Recent advances in healthcare technologies have led to the availability of large amounts of biological samples across several techniques and applications. In particular, in the last few years, Raman spectroscopy analysis of biological samples has been successfully applied for early-stage diagnosis. However, spectra' inherent complexity and variability make the manual analysis challenging, even for domain experts. For the same reason, the use of traditional Statistical and Machine Learning (ML) techniques could not guarantee for accurate and reliable results. ML models, combined with robust optimization techniques, offer the possibility to improve the classification accuracy and enhance the resilience of predictive models. In this paper, we investigate the performance of a novel robust formulation for Support Vector Machine (SVM) in classifying COVID-19 samples obtained from Raman Spectroscopy. Given the noisy and perturbed nature of biological samples, we protect the classification process against uncertainty through the application of robust optimization techniques.

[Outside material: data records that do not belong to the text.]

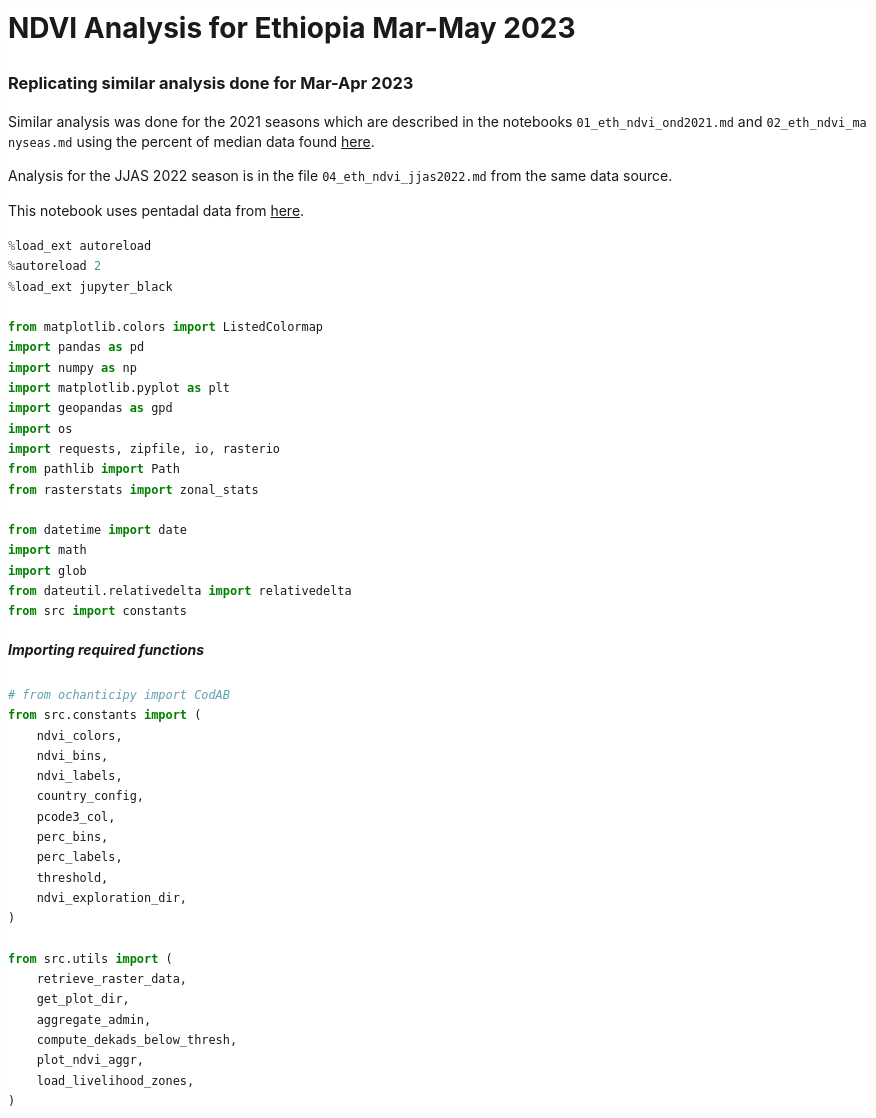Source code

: # NDVI Analysis for Ethiopia Mar-May 2023

### Replicating similar analysis done for Mar-Apr 2023
Similar analysis was done for the 2021 seasons which are described in the notebooks `01_eth_ndvi_ond2021.md` and `02_eth_ndvi_manyseas.md`
using the percent of median data found [here](https://edcintl.cr.usgs.gov/downloads/sciweb1/shared/fews/web/africa/east/dekadal/emodis/ndvi_c6/percentofmedian/downloads/dekadal/).

Analysis for the JJAS 2022 season is in the file `04_eth_ndvi_jjas2022.md` from the same data source.

This notebook uses pentadal data from [here](https://edcintl.cr.usgs.gov/downloads/sciweb1/shared/fews/web/africa/east/pentadal/eviirs/ndvi/percentofmean/downloads/pentadal/).



```python
%load_ext autoreload
%autoreload 2
%load_ext jupyter_black

from matplotlib.colors import ListedColormap
import pandas as pd
import numpy as np
import matplotlib.pyplot as plt
import geopandas as gpd
import os
import requests, zipfile, io, rasterio
from pathlib import Path
from rasterstats import zonal_stats

from datetime import date
import math
import glob
from dateutil.relativedelta import relativedelta
from src import constants
```

##### Importing required functions



```python
# from ochanticipy import CodAB
from src.constants import (
    ndvi_colors,
    ndvi_bins,
    ndvi_labels,
    country_config,
    pcode3_col,
    perc_bins,
    perc_labels,
    threshold,
    ndvi_exploration_dir,
)

from src.utils import (
    retrieve_raster_data,
    get_plot_dir,
    aggregate_admin,
    compute_dekads_below_thresh,
    plot_ndvi_aggr,
    load_livelihood_zones,
)
```

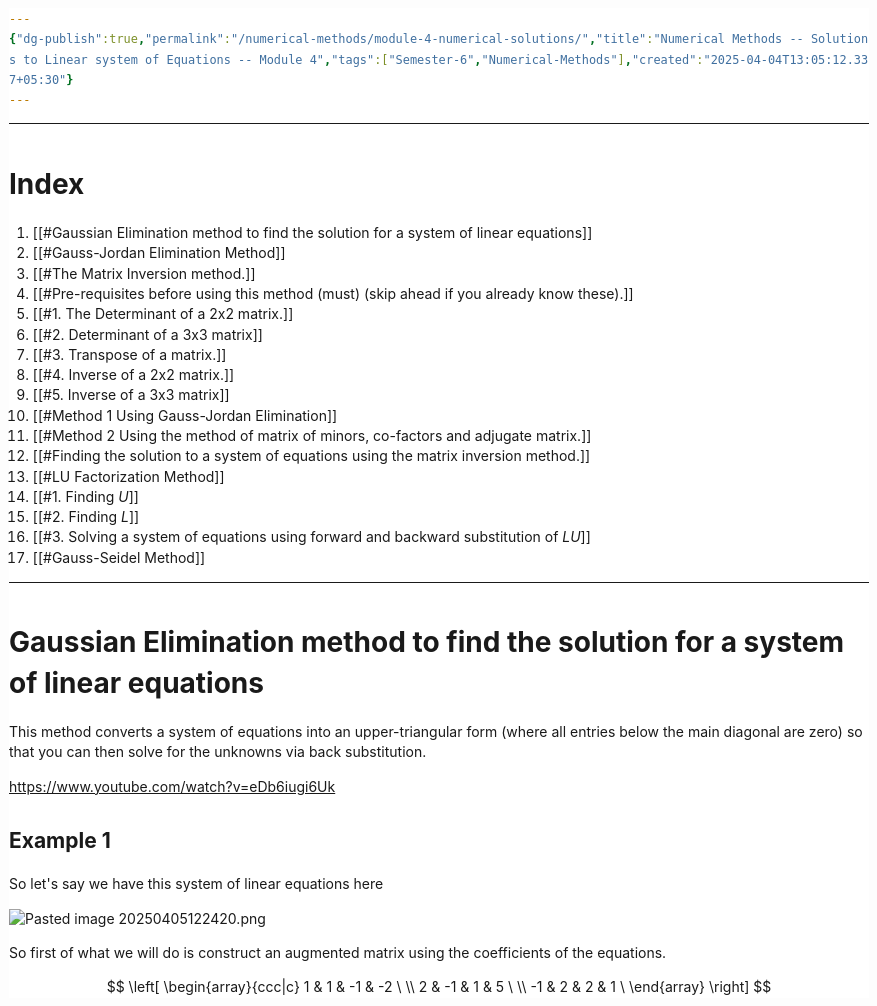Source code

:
 ```yaml
---
{"dg-publish":true,"permalink":"/numerical-methods/module-4-numerical-solutions/","title":"Numerical Methods -- Solutions to Linear system of Equations -- Module 4","tags":["Semester-6","Numerical-Methods"],"created":"2025-04-04T13:05:12.337+05:30"}
---
```


---
# Index

1. [[#Gaussian Elimination method to find the solution for a system of linear equations]]
2. [[#Gauss-Jordan Elimination Method]]
3. [[#The Matrix Inversion method.]]
4. [[#Pre-requisites before using this method (must) (skip ahead if you already know these).]]
5. [[#1. The Determinant of a 2x2 matrix.]]
6. [[#2. Determinant of a 3x3 matrix]]
7. [[#3. Transpose of a matrix.]]
8. [[#4. Inverse of a 2x2 matrix.]]
9. [[#5. Inverse of a 3x3 matrix]]
10. [[#Method 1 Using Gauss-Jordan Elimination]]
11. [[#Method 2 Using the method of matrix of minors, co-factors and adjugate matrix.]]
12. [[#Finding the solution to a system of equations using the matrix inversion method.]]
13. [[#LU Factorization Method]]
14. [[#1. Finding $U$]]
15. [[#2. Finding $L$]]
16. [[#3. Solving a system of equations using forward and backward substitution of $LU$]]
17. [[#Gauss-Seidel Method]]

---
# Gaussian Elimination method to find the solution for a system of linear equations

This method converts a system of equations into an upper-triangular form (where all entries below the main diagonal are zero) so that you can then solve for the unknowns via back substitution.

https://www.youtube.com/watch?v=eDb6iugi6Uk

## Example 1

So let's say we have this system of linear equations here

![Pasted image 20250405122420.png](/img/user/media/Pasted%20image%2020250405122420.png)


So first of what we will do is construct an augmented matrix using the coefficients of the equations.

$$
\left[
\begin{array}{ccc|c}
  1 & 1 & -1 & -2 \  \\
  2 & -1 & 1 & 5 \ \\
  -1 & 2 & 2 & 1 \
\end{array}
\right]
$$
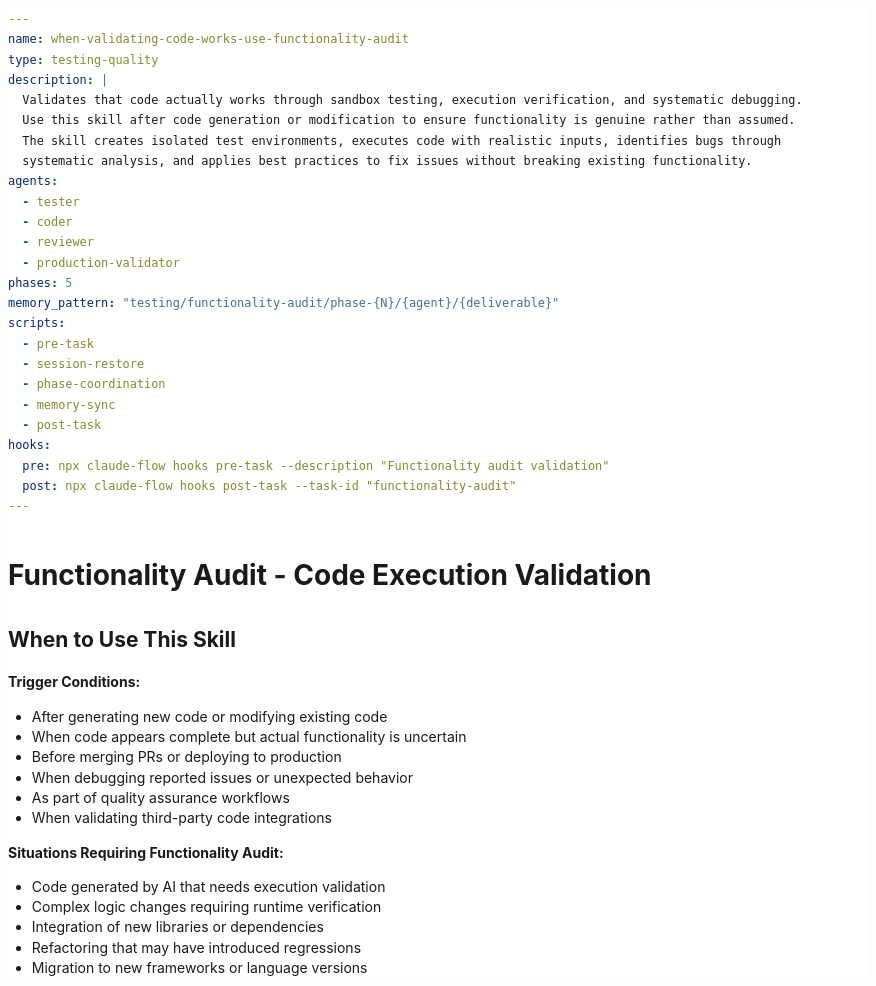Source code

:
 ```yaml
---
name: when-validating-code-works-use-functionality-audit
type: testing-quality
description: |
  Validates that code actually works through sandbox testing, execution verification, and systematic debugging.
  Use this skill after code generation or modification to ensure functionality is genuine rather than assumed.
  The skill creates isolated test environments, executes code with realistic inputs, identifies bugs through
  systematic analysis, and applies best practices to fix issues without breaking existing functionality.
agents:
  - tester
  - coder
  - reviewer
  - production-validator
phases: 5
memory_pattern: "testing/functionality-audit/phase-{N}/{agent}/{deliverable}"
scripts:
  - pre-task
  - session-restore
  - phase-coordination
  - memory-sync
  - post-task
hooks:
  pre: npx claude-flow hooks pre-task --description "Functionality audit validation"
  post: npx claude-flow hooks post-task --task-id "functionality-audit"
---
```


# Functionality Audit - Code Execution Validation

## When to Use This Skill

**Trigger Conditions:**
- After generating new code or modifying existing code
- When code appears complete but actual functionality is uncertain
- Before merging PRs or deploying to production
- When debugging reported issues or unexpected behavior
- As part of quality assurance workflows
- When validating third-party code integrations

**Situations Requiring Functionality Audit:**
- Code generated by AI that needs execution validation
- Complex logic changes requiring runtime verification
- Integration of new libraries or dependencies
- Refactoring that may have introduced regressions
- Migration to new frameworks or language versions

Specifically, we derive robust counterpart models of deterministic formulations using bounded-by-norm uncertainty sets around each observation. We explore the cases of both linear and kernel-induced classifiers to address binary and multiclass classification tasks. The effectiveness of our approach is validated on real-world COVID-19 datasets provided by Italian hospitals by comparing the results of our simulations with a state-of-the-art classifier.